The submission calls on the Federal Government to support the Self Care Alliance in the development of a policy agenda to embed self care in national health policy.
“Self care requires informed consumers; the expertise of GPs; pharmacists and other healthcare practitioners; the supply by industry of evidence based-products; government to facilitate a regulatory environment conducive to self care, and private health insurers to create incentives that will encourage self care behaviour,” explained Schoombie.
“Expanded self care along with improved health literacy should lighten the load on Australia’s hard pressed health services and Federal Budget, whilst improving patient outcomes, consumer convenience and quality of life.
” ASMI’s Pre-Budget submission also advocates for an alternative regulatory model to create consumer awareness of therapeutic options in Schedule 3 in a structured, balanced and responsible way.
According to Dr Schoombie:
“The proposed model is distinct from ‘conventional’ advertising where the main emphasis is on brand awareness in a genericised and crowded market environment. The proposed model shifts the emphasis to information about the symptoms and/or condition; product specific information and the requirement for counselling by a pharmacist.”
The current Australian scheduling environment is not conducive to increasing access to non-prescription medicines.
ASMI’s submission calls on the Federal Government to support a multi-stakeholder review of the Australian scheduling environment; develop a scheduling policy and ‘switch agenda’, and reform the regulatory framework and procedures to support the ‘switching’ of medicines, consistent with the National Medicines Policy.

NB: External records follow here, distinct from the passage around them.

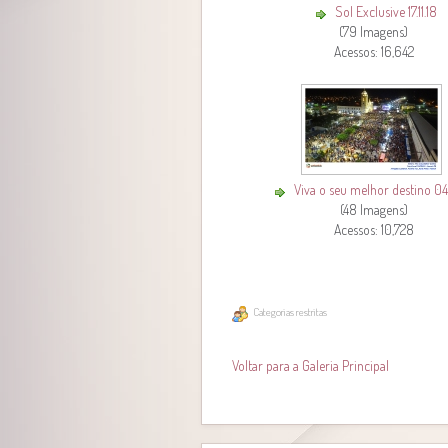
Sol Exclusive 17.11.18
(79 Imagens)
Acessos: 16,642
Viva o seu melhor destino 04
(48 Imagens)
Acessos: 10,728
Categorias restritas
Voltar para a Galeria Principal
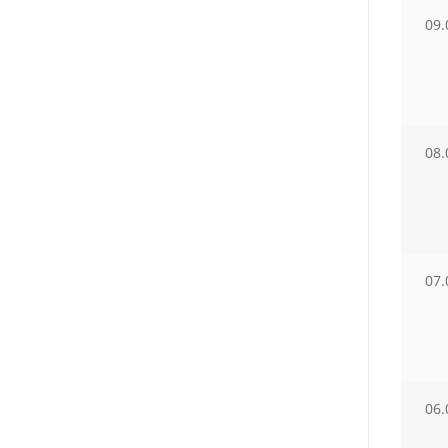
09.
08.
07.
06.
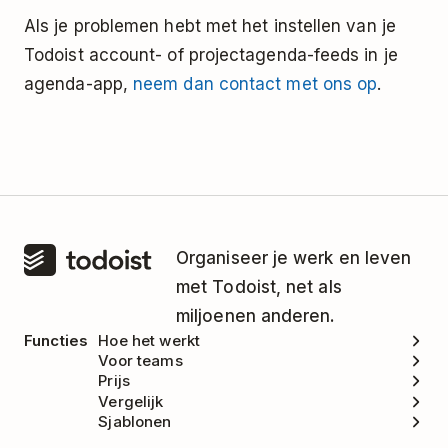
Als je problemen hebt met het instellen van je
Todoist account- of projectagenda-feeds in je
agenda-app,
neem dan contact met ons op
.
Organiseer je werk en leven
met Todoist, net als
miljoenen anderen.
Functies
Hoe het werkt
Voor teams
Prijs
Vergelijk
Sjablonen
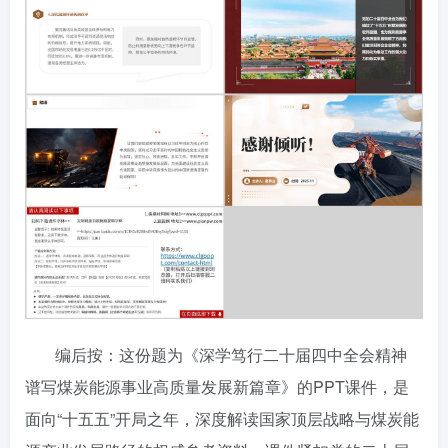
编后按：这份题为《深学笃行二十届四中全会精神
谱写煤炭能源事业高质量发展新篇章》的PPT课件，是
面向“十五五”开局之年，深度解读国家顶层战略与煤炭能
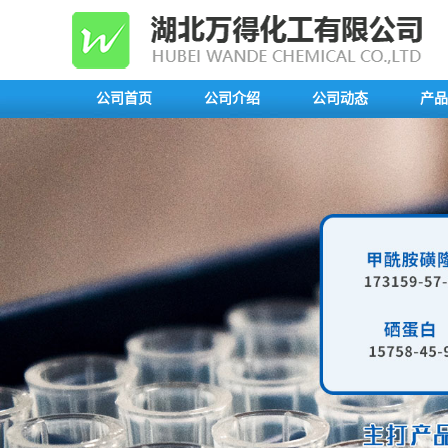
公司首页
公司介绍
公司动态
产品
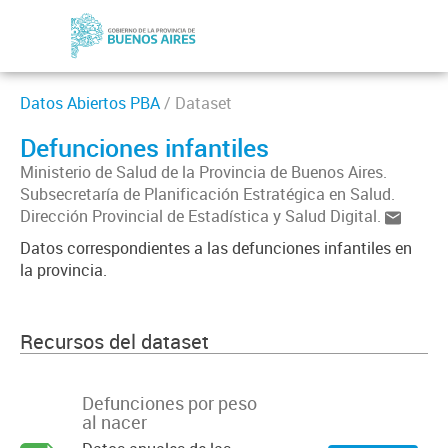
Datos Abiertos PBA
/ Dataset
Defunciones infantiles
Ministerio de Salud de la Provincia de Buenos Aires.
Subsecretaría de Planificación Estratégica en Salud.
Dirección Provincial de Estadística y Salud Digital.
Datos correspondientes a las defunciones infantiles en
la provincia.
Recursos del dataset
Defunciones por peso
al nacer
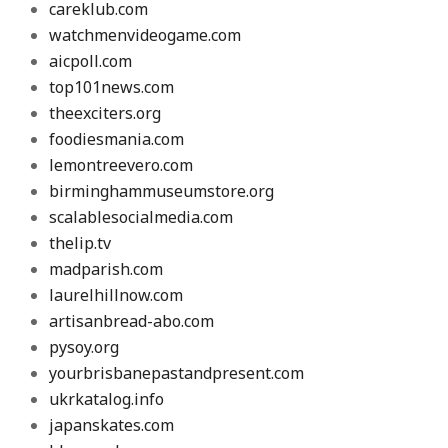
careklub.com
watchmenvideogame.com
aicpoll.com
top101news.com
theexciters.org
foodiesmania.com
lemontreevero.com
birminghammuseumstore.org
scalablesocialmedia.com
thelip.tv
madparish.com
laurelhillnow.com
artisanbread-abo.com
pysoy.org
yourbrisbanepastandpresent.com
ukrkatalog.info
japanskates.com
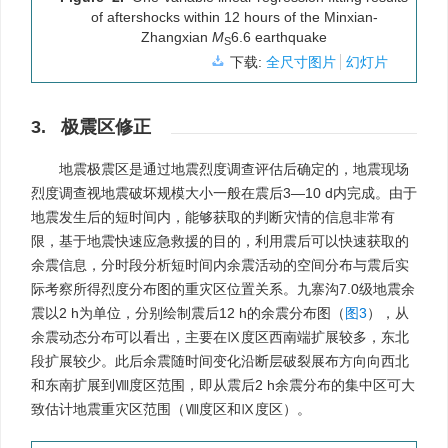
of aftershocks within 12 hours of the Minxian-
Zhangxian
M
6.6 earthquake
S
下载:
全尺寸图片
幻灯片
3. 极震区修正
地震极震区是通过地震烈度调查评估后确定的，地震现场
烈度调查视地震破坏规模大小一般在震后3—10 d内完成。由于
地震发生后的短时间内，能够获取的判断灾情的信息非常有
限，基于地震快速应急救援的目的，利用震后可以快速获取的
余震信息，分时段分析短时间内余震活动的空间分布与震后实
际考察所得烈度分布图的重灾区位置关系。九寨沟7.0级地震余
震以2 h为单位，分别绘制震后12 h的余震分布图（
图3
），从
余震动态分布可以看出，主要在Ⅸ度区西南端扩展较多，东北
段扩展较少。此后余震随时间变化沿断层破裂展布方向向西北
和东南扩展到Ⅷ度区范围，即从震后2 h余震分布的集中区可大
致估计地震重灾区范围（Ⅷ度区和Ⅸ度区）。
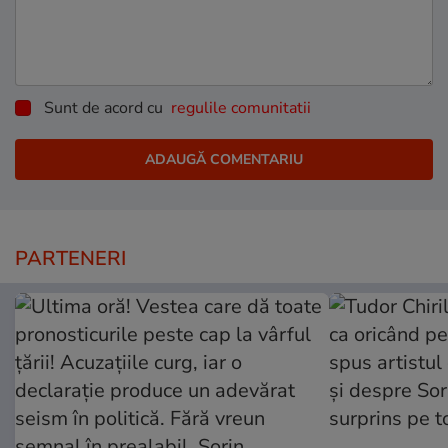
Sunt de acord cu
regulile comunitatii
PARTENERI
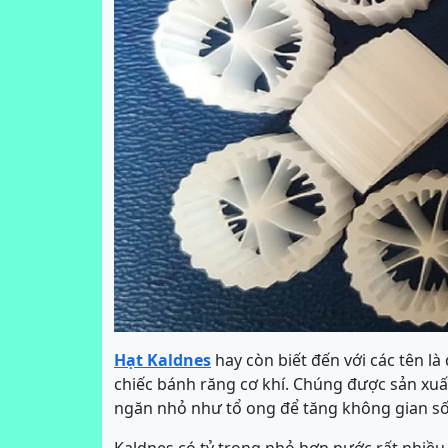
Hạt Kaldnes
hay còn biết đến với các tên l
chiếc bánh răng cơ khí. Chúng được sản xuấ
ngăn nhỏ như tổ ong để tăng không gian sốn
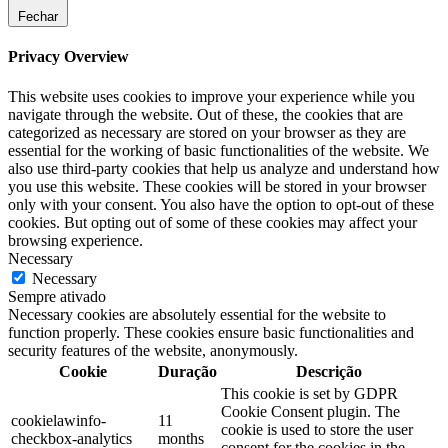
Fechar
Privacy Overview
This website uses cookies to improve your experience while you
navigate through the website. Out of these, the cookies that are
categorized as necessary are stored on your browser as they are
essential for the working of basic functionalities of the website. We
also use third-party cookies that help us analyze and understand how
you use this website. These cookies will be stored in your browser
only with your consent. You also have the option to opt-out of these
cookies. But opting out of some of these cookies may affect your
browsing experience.
Necessary
Necessary
Sempre ativado
Necessary cookies are absolutely essential for the website to
function properly. These cookies ensure basic functionalities and
security features of the website, anonymously.
Cookie
Duração
Descrição
This cookie is set by GDPR
Cookie Consent plugin. The
cookielawinfo-
11
cookie is used to store the user
checkbox-analytics
months
consent for the cookies in the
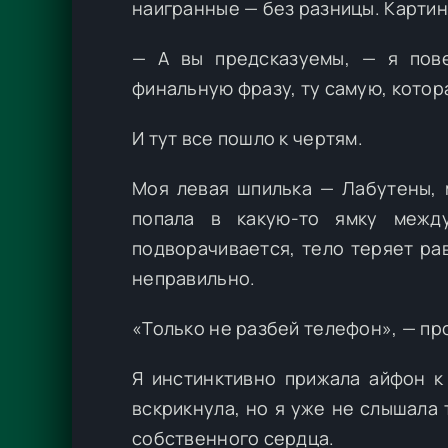
наигранные — без разницы. Картин
— А вы предсказуемы, — я пов
финальную фразу, ту самую, котор
И тут все пошло к чертям.
Моя левая шпилька — Лабутены, 
попала в какую-то ямку между
подворачивается, тело теряет ра
неправильно.
«Только не разбей телефон», — пр
Я инстинктивно прижала айфон к 
вскрикнула, но я уже не слышала 
собственного сердца.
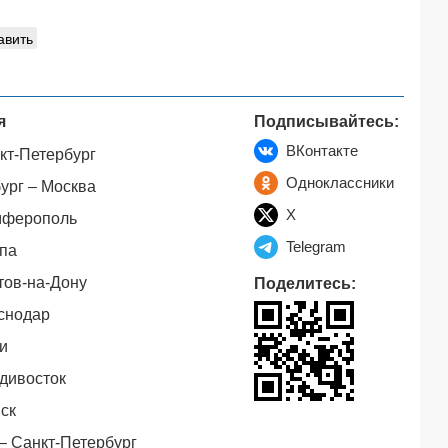
авить
я
Подписывайтесь:
ВКонтакте
кт-Петербург
Одноклассники
ург – Москва
X
мферополь
Telegram
па
тов-на-Дону
Поделитесь:
снодар
и
дивосток
ск
– Санкт-Петербург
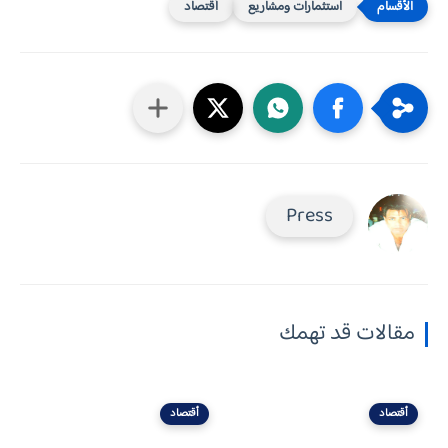
استثمارات ومشاريع
أقتصاد
Press
مقالات قد تهمك
أقتصاد
أقتصاد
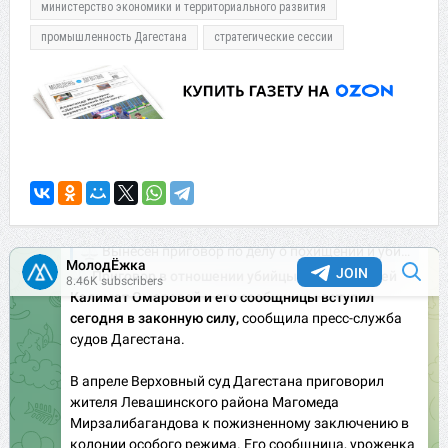
министерство экономики и территориального развития
промышленность Дагестана
стратегические сессии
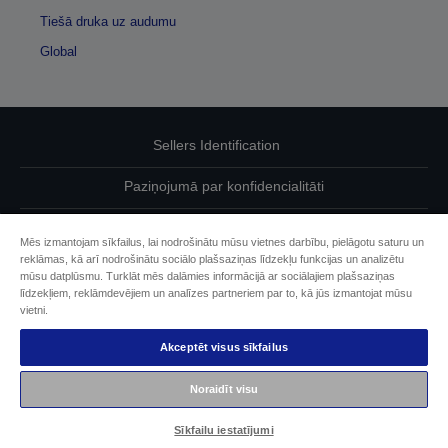
Tiešā druka uz audumu
Global
Sellers Identification
Paziņojumā par konfidencialitāti
EU Data Act Compliance
Mēs izmantojam sīkfailus, lai nodrošinātu mūsu vietnes darbību, pielāgotu saturu un
reklāmas, kā arī nodrošinātu sociālo plašsaziņas līdzekļu funkcijas un analizētu
Sazinieties ar mums par saviem datiem
mūsu datplūsmu. Turklāt mēs dalāmies informācijā ar sociālajiem plašsaziņas
līdzekļiem, reklāmdevējiem un analīzes partneriem par to, kā jūs izmantojat mūsu
Cookie Information
vietni.
Akceptēt visus sīkfailus
Epson apņemšanās pieejamības nodrošināšanā
Noraidīt visu
Autortiesības (c) 2026 Seiko Epson
Sīkfailu iestatījumi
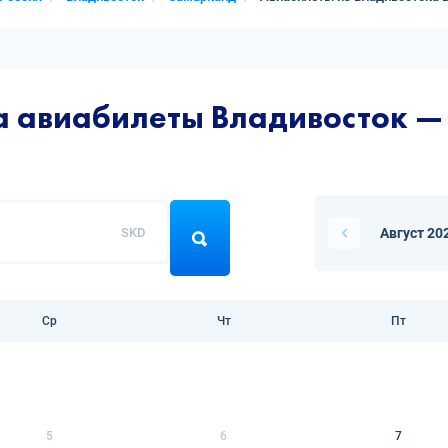
а авиабилеты Владивосток 
SKD
Август 20
Ср
Чт
Пт
5
6
7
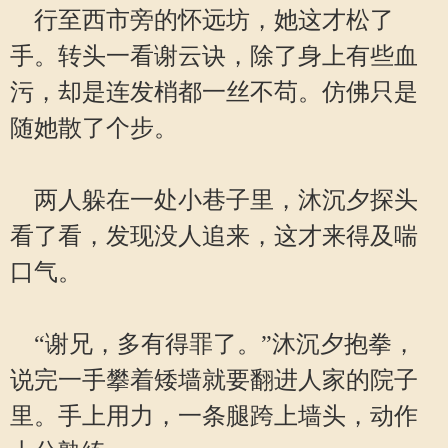
行至西市旁的怀远坊，她这才松了
手。转头一看谢云诀，除了身上有些血
污，却是连发梢都一丝不苟。仿佛只是
随她散了个步。
两人躲在一处小巷子里，沐沉夕探头
看了看，发现没人追来，这才来得及喘
口气。
“谢兄，多有得罪了。”沐沉夕抱拳，
说完一手攀着矮墙就要翻进人家的院子
里。手上用力，一条腿跨上墙头，动作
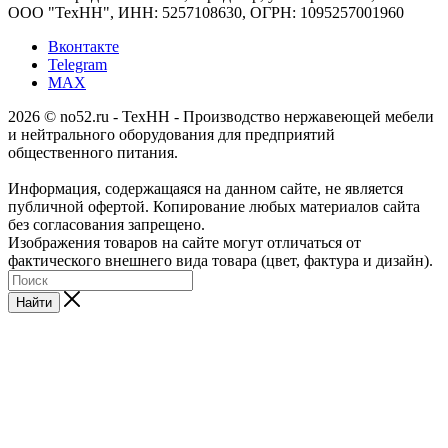
ООО "ТехНН", ИНН: 5257108630, ОГРН: 1095257001960
Вконтакте
Telegram
MAX
2026 © no52.ru - ТехНН - Производство нержавеющей мебели
и нейтрального оборудования для предприятий
общественного питания.
Информация, содержащаяся на данном сайте, не является
публичной офертой. Копирование любых материалов сайта
без согласования запрещено.
Изображения товаров на сайте могут отличаться от
фактического внешнего вида товара (цвет, фактура и дизайн).
Найти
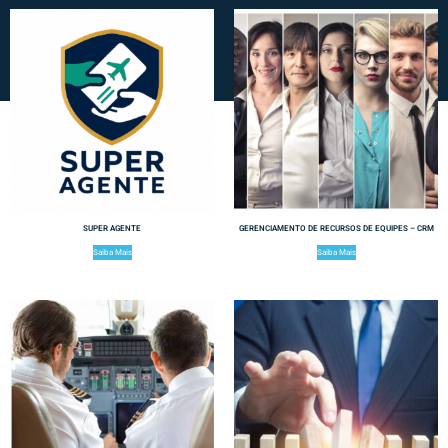
SUPER AGENTE
GERENCIAMENTO DE RECURSOS DE EQUIPES – CRM
Saiba Mais
Saiba Mais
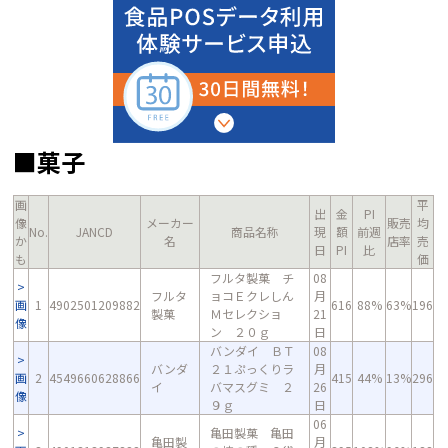
■菓子
画
平
出
金
PI
像
メーカー
販売
均
No.
JANCD
商品名称
現
額
前週
か
名
店率
売
日
PI
比
も
価
フルタ製菓 チ
08
フルタ
ョコＥクレしん
月
画
1
4902501209882
616
88%
63%
196
製菓
Ｍセレクショ
21
像
ン ２０ｇ
日
バンダイ ＢＴ
08
バンダ
２１ぷっくりラ
月
画
2
4549660628866
415
44%
13%
296
イ
バマスグミ ２
26
像
９ｇ
日
06
亀田製菓 亀田
亀田製
月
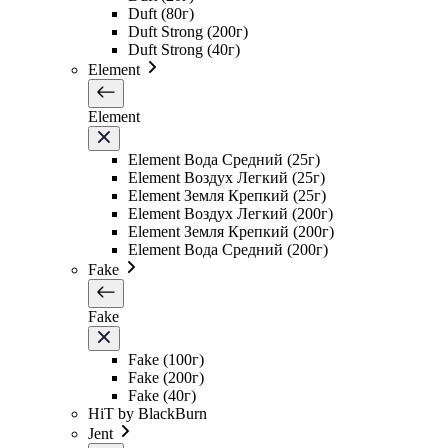
Duft (80г)
Duft Strong (200г)
Duft Strong (40г)
Element
Element
Element Вода Средний (25г)
Element Воздух Легкий (25г)
Element Земля Крепкий (25г)
Element Воздух Легкий (200г)
Element Земля Крепкий (200г)
Element Вода Средний (200г)
Fake
Fake
Fake (100г)
Fake (200г)
Fake (40г)
HiT by BlackBurn
Jent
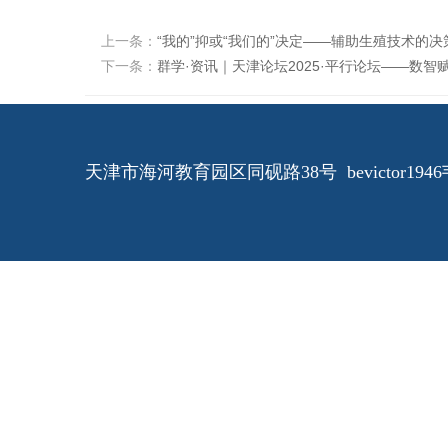
上一条：
“我的”抑或“我们的”决定——辅助生殖技术的
下一条：
群学·资讯｜天津论坛2025·平行论坛——数
天津市海河教育园区同砚路38号 bevictor1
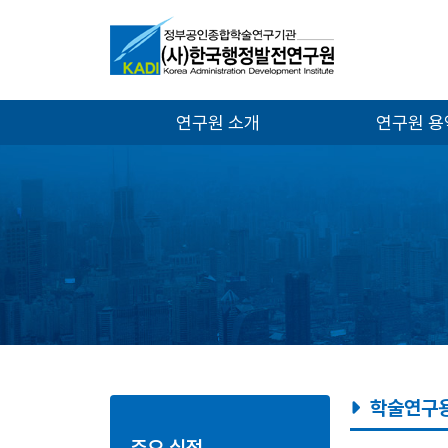
연구원 소개
연구원 
학술연구
주요 실적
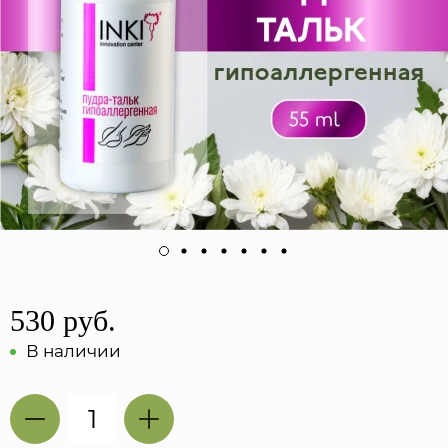
530 руб.
В наличии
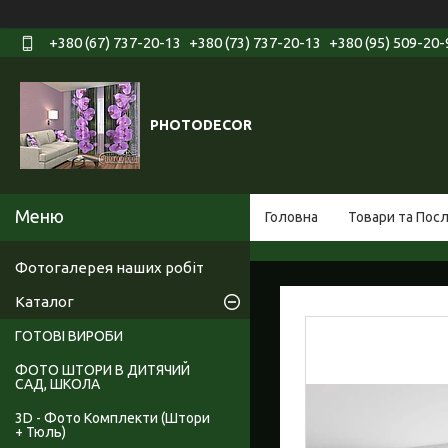
+380 (67) 737-20-13
+380 (73) 737-20-13
+380 (95) 509-20-
PHOTODECOR
Головна
Товари та Пос
Фотогалерея наших робіт
Каталог
ГОТОВІ ВИРОБИ
ФОТО ШТОРИ В ДИТЯЧИЙ
САД, ШКОЛА
3D - Фото Комплекти (Штори
+ Тюль)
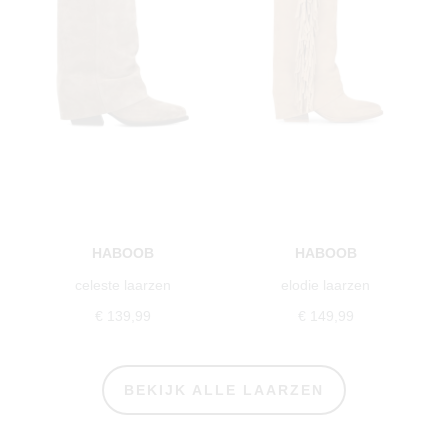
HABOOB
HABOOB
celeste laarzen
elodie laarzen
€ 139,99
€ 149,99
BEKIJK ALLE LAARZEN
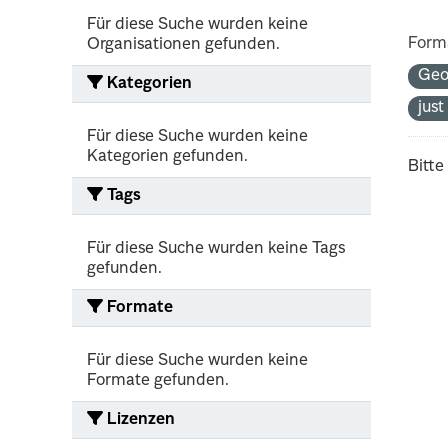
Für diese Suche wurden keine
Form
Organisationen gefunden.
Ge
Kategorien
jus
Für diese Suche wurden keine
Kategorien gefunden.
Bitte
Tags
Für diese Suche wurden keine Tags
gefunden.
Formate
Für diese Suche wurden keine
Formate gefunden.
Lizenzen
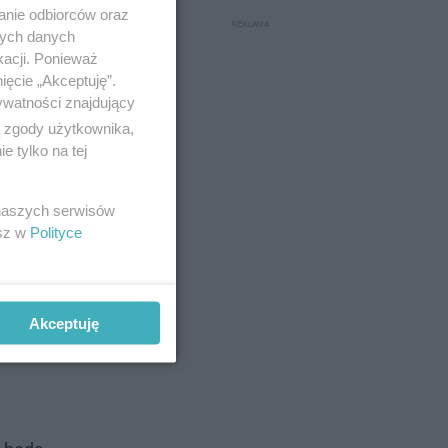
anie odbiorców oraz
nych danych
kacji. Ponieważ
ięcie „Akceptuję”.
ywatności znajdujący
ą zgody użytkownika,
 tylko na tej
 naszych serwisów
esz w
Polityce
Akceptuję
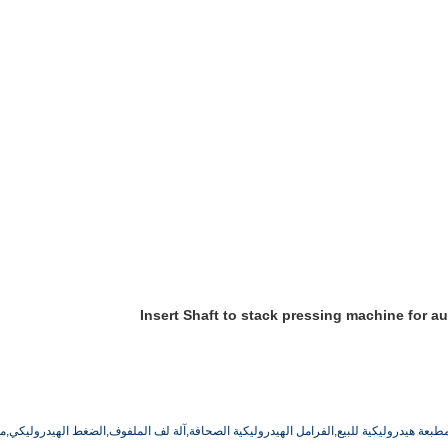
مطبعة هيدروليكية للبيع,الفرامل الهيدروليكية الصحافة,آلة لف الملفوف,الضغط الهيدروليكي,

“In ASMI’s opinion a review would be best dealt with through the establishment of a small working party of relevant technical specialists who can oversee the review process and report to the Australian Health Minister’s Advisory Committee (AHMAC),” said Dr Schoombie.
Finally, ASMI’s submission urges the Federal Government to apply the COAG principle of “minimum effective regulation” to the regulation of low risk medicines, including complementary medicines, while maintaining appropriate safety standards for consumers.